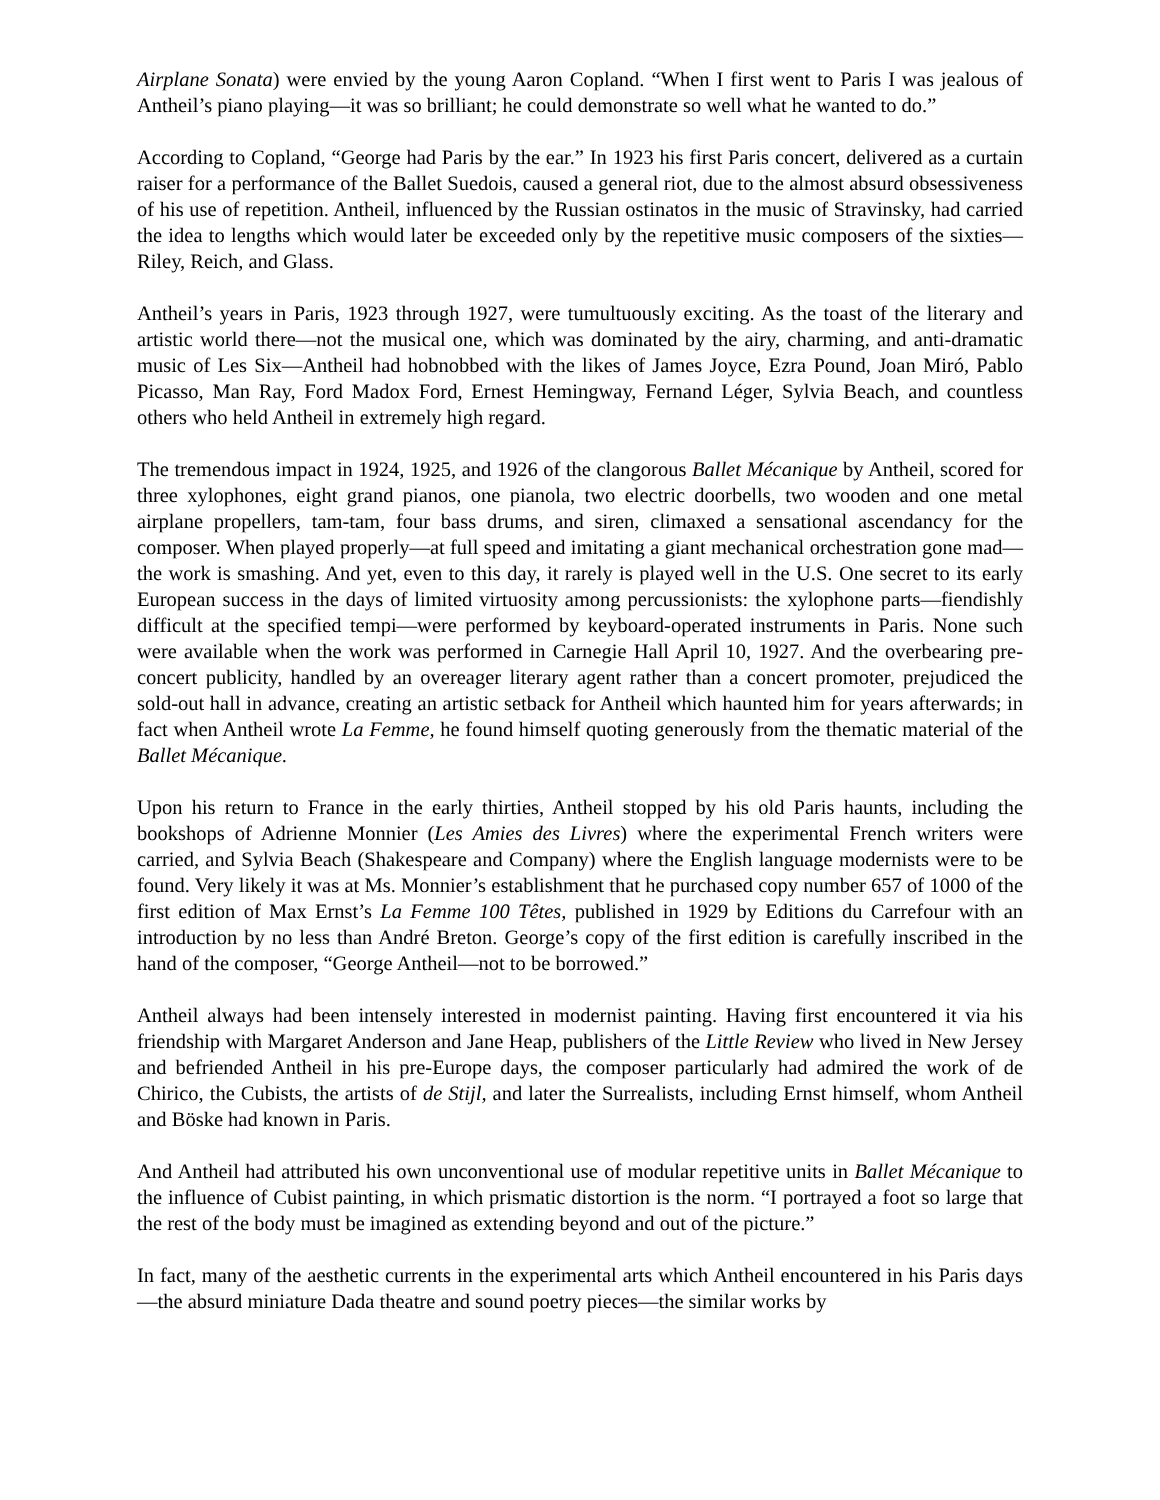Airplane Sonata) were envied by the young Aaron Copland. “When I first went to Paris I was jealous of Antheil’s piano playing—it was so brilliant; he could demonstrate so well what he wanted to do.”
According to Copland, “George had Paris by the ear.” In 1923 his first Paris concert, delivered as a curtain raiser for a performance of the Ballet Suedois, caused a general riot, due to the almost absurd obsessiveness of his use of repetition. Antheil, influenced by the Russian ostinatos in the music of Stravinsky, had carried the idea to lengths which would later be exceeded only by the repetitive music composers of the sixties—Riley, Reich, and Glass.
Antheil’s years in Paris, 1923 through 1927, were tumultuously exciting. As the toast of the literary and artistic world there—not the musical one, which was dominated by the airy, charming, and anti-dramatic music of Les Six—Antheil had hobnobbed with the likes of James Joyce, Ezra Pound, Joan Miró, Pablo Picasso, Man Ray, Ford Madox Ford, Ernest Hemingway, Fernand Léger, Sylvia Beach, and countless others who held Antheil in extremely high regard.
The tremendous impact in 1924, 1925, and 1926 of the clangorous Ballet Mécanique by Antheil, scored for three xylophones, eight grand pianos, one pianola, two electric doorbells, two wooden and one metal airplane propellers, tam-tam, four bass drums, and siren, climaxed a sensational ascendancy for the composer. When played properly—at full speed and imitating a giant mechanical orchestration gone mad—the work is smashing. And yet, even to this day, it rarely is played well in the U.S. One secret to its early European success in the days of limited virtuosity among percussionists: the xylophone parts—fiendishly difficult at the specified tempi—were performed by keyboard-operated instruments in Paris. None such were available when the work was performed in Carnegie Hall April 10, 1927. And the overbearing pre-concert publicity, handled by an overeager literary agent rather than a concert promoter, prejudiced the sold-out hall in advance, creating an artistic setback for Antheil which haunted him for years afterwards; in fact when Antheil wrote La Femme, he found himself quoting generously from the thematic material of the Ballet Mécanique.
Upon his return to France in the early thirties, Antheil stopped by his old Paris haunts, including the bookshops of Adrienne Monnier (Les Amies des Livres) where the experimental French writers were carried, and Sylvia Beach (Shakespeare and Company) where the English language modernists were to be found. Very likely it was at Ms. Monnier’s establishment that he purchased copy number 657 of 1000 of the first edition of Max Ernst’s La Femme 100 Têtes, published in 1929 by Editions du Carrefour with an introduction by no less than André Breton. George’s copy of the first edition is carefully inscribed in the hand of the composer, “George Antheil—not to be borrowed.”
Antheil always had been intensely interested in modernist painting. Having first encountered it via his friendship with Margaret Anderson and Jane Heap, publishers of the Little Review who lived in New Jersey and befriended Antheil in his pre-Europe days, the composer particularly had admired the work of de Chirico, the Cubists, the artists of de Stijl, and later the Surrealists, including Ernst himself, whom Antheil and Böske had known in Paris.
And Antheil had attributed his own unconventional use of modular repetitive units in Ballet Mécanique to the influence of Cubist painting, in which prismatic distortion is the norm. “I portrayed a foot so large that the rest of the body must be imagined as extending beyond and out of the picture.”
In fact, many of the aesthetic currents in the experimental arts which Antheil encountered in his Paris days—the absurd miniature Dada theatre and sound poetry pieces—the similar works by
###
WHAT THE TASK REQUIRES ▸ Restate every line above word for word. Do not carry over the images.

YOUR SOLUTION ▸
Airplane Sonata) were envied by the young Aaron Copland. “When I first went to Paris I was jealous of Antheil’s piano playing—it was so brilliant; he could demonstrate so well what he wanted to do.”
According to Copland, “George had Paris by the ear.” In 1923 his first Paris concert, delivered as a curtain raiser for a performance of the Ballet Suedois, caused a general riot, due to the almost absurd obsessiveness of his use of repetition. Antheil, influenced by the Russian ostinatos in the music of Stravinsky, had carried the idea to lengths which would later be exceeded only by the repetitive music composers of the sixties—Riley, Reich, and Glass.
Antheil’s years in Paris, 1923 through 1927, were tumultuously exciting. As the toast of the literary and artistic world there—not the musical one, which was dominated by the airy, charming, and anti-dramatic music of Les Six—Antheil had hobnobbed with the likes of James Joyce, Ezra Pound, Joan Miró, Pablo Picasso, Man Ray, Ford Madox Ford, Ernest Hemingway, Fernand Léger, Sylvia Beach, and countless others who held Antheil in extremely high regard.
The tremendous impact in 1924, 1925, and 1926 of the clangorous Ballet Mécanique by Antheil, scored for three xylophones, eight grand pianos, one pianola, two electric doorbells, two wooden and one metal airplane propellers, tam-tam, four bass drums, and siren, climaxed a sensational ascendancy for the composer. When played properly—at full speed and imitating a giant mechanical orchestration gone mad—the work is smashing. And yet, even to this day, it rarely is played well in the U.S. One secret to its early European success in the days of limited virtuosity among percussionists: the xylophone parts—fiendishly difficult at the specified tempi—were performed by keyboard-operated instruments in Paris. None such were available when the work was performed in Carnegie Hall April 10, 1927. And the overbearing pre-concert publicity, handled by an overeager literary agent rather than a concert promoter, prejudiced the sold-out hall in advance, creating an artistic setback for Antheil which haunted him for years afterwards; in fact when Antheil wrote La Femme, he found himself quoting generously from the thematic material of the Ballet Mécanique.
Upon his return to France in the early thirties, Antheil stopped by his old Paris haunts, including the bookshops of Adrienne Monnier (Les Amies des Livres) where the experimental French writers were carried, and Sylvia Beach (Shakespeare and Company) where the English language modernists were to be found. Very likely it was at Ms. Monnier’s establishment that he purchased copy number 657 of 1000 of the first edition of Max Ernst’s La Femme 100 Têtes, published in 1929 by Editions du Carrefour with an introduction by no less than André Breton. George’s copy of the first edition is carefully inscribed in the hand of the composer, “George Antheil—not to be borrowed.”
Antheil always had been intensely interested in modernist painting. Having first encountered it via his friendship with Margaret Anderson and Jane Heap, publishers of the Little Review who lived in New Jersey and befriended Antheil in his pre-Europe days, the composer particularly had admired the work of de Chirico, the Cubists, the artists of de Stijl, and later the Surrealists, including Ernst himself, whom Antheil and Böske had known in Paris.
And Antheil had attributed his own unconventional use of modular repetitive units in Ballet Mécanique to the influence of Cubist painting, in which prismatic distortion is the norm. “I portrayed a foot so large that the rest of the body must be imagined as extending beyond and out of the picture.”
In fact, many of the aesthetic currents in the experimental arts which Antheil encountered in his Paris days—the absurd miniature Dada theatre and sound poetry pieces—the similar works by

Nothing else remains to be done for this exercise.